• _WORK INSTRUCTIONS_
Every line in the data below that holds "teaching" should be found and copied.

(Page images and extracted text)

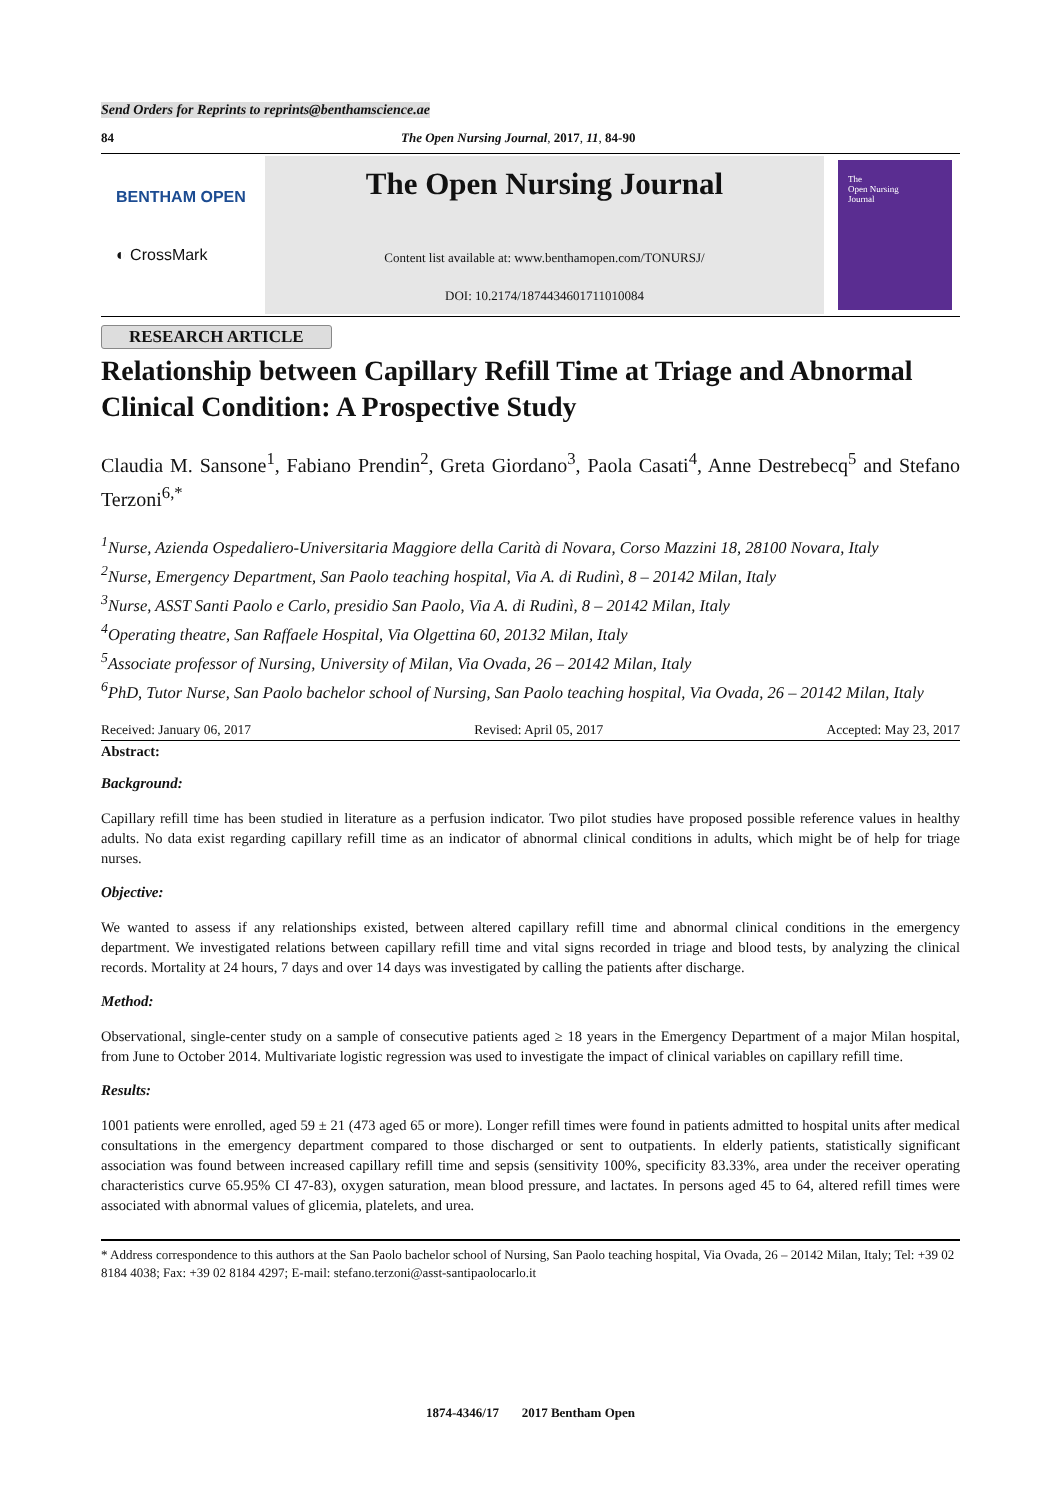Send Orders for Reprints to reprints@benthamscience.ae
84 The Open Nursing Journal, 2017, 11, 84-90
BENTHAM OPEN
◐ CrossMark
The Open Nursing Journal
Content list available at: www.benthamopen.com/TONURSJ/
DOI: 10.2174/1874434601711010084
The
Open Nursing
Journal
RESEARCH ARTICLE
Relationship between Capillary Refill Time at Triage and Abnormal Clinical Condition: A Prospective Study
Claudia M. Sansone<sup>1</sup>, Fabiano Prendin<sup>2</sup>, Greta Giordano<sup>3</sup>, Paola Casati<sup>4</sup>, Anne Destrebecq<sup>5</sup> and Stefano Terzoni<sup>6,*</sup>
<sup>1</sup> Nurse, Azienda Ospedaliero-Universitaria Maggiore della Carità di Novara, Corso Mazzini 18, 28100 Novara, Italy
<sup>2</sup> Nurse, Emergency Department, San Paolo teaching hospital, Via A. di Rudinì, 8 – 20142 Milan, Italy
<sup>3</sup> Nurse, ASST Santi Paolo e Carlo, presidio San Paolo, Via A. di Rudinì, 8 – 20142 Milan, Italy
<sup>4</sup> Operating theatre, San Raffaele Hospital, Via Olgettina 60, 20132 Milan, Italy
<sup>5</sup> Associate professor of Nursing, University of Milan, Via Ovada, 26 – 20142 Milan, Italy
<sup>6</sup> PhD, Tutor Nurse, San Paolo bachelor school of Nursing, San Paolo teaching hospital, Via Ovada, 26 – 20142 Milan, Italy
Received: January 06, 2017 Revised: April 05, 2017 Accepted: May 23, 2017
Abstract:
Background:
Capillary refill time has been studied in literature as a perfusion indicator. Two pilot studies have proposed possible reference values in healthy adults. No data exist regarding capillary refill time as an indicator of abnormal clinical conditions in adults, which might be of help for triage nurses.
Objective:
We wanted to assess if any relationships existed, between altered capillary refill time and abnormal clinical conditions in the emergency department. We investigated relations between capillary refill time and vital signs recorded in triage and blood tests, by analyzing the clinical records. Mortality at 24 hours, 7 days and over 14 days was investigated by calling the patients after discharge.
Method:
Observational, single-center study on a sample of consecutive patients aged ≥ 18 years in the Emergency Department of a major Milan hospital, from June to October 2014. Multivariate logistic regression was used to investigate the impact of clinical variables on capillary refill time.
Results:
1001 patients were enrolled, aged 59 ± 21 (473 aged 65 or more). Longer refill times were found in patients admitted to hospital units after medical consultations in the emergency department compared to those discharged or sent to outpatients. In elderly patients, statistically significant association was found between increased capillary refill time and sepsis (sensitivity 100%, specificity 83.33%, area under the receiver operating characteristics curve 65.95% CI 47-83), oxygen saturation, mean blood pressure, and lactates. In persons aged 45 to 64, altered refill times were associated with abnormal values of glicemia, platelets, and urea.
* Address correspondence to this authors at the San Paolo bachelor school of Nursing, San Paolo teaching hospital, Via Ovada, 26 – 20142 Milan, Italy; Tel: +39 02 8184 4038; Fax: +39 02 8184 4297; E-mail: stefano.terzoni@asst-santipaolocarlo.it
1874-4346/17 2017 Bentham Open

• _RESPONSE TO THIS EXERCISE_
<sup>2</sup> Nurse, Emergency Department, San Paolo teaching hospital, Via A. di Rudinì, 8 – 20142 Milan, Italy
<sup>6</sup> PhD, Tutor Nurse, San Paolo bachelor school of Nursing, San Paolo teaching hospital, Via Ovada, 26 – 20142 Milan, Italy
* Address correspondence to this authors at the San Paolo bachelor school of Nursing, San Paolo teaching hospital, Via Ovada, 26 – 20142 Milan, Italy; Tel: +39 02 8184 4038; Fax: +39 02 8184 4297; E-mail: stefano.terzoni@asst-santipaolocarlo.it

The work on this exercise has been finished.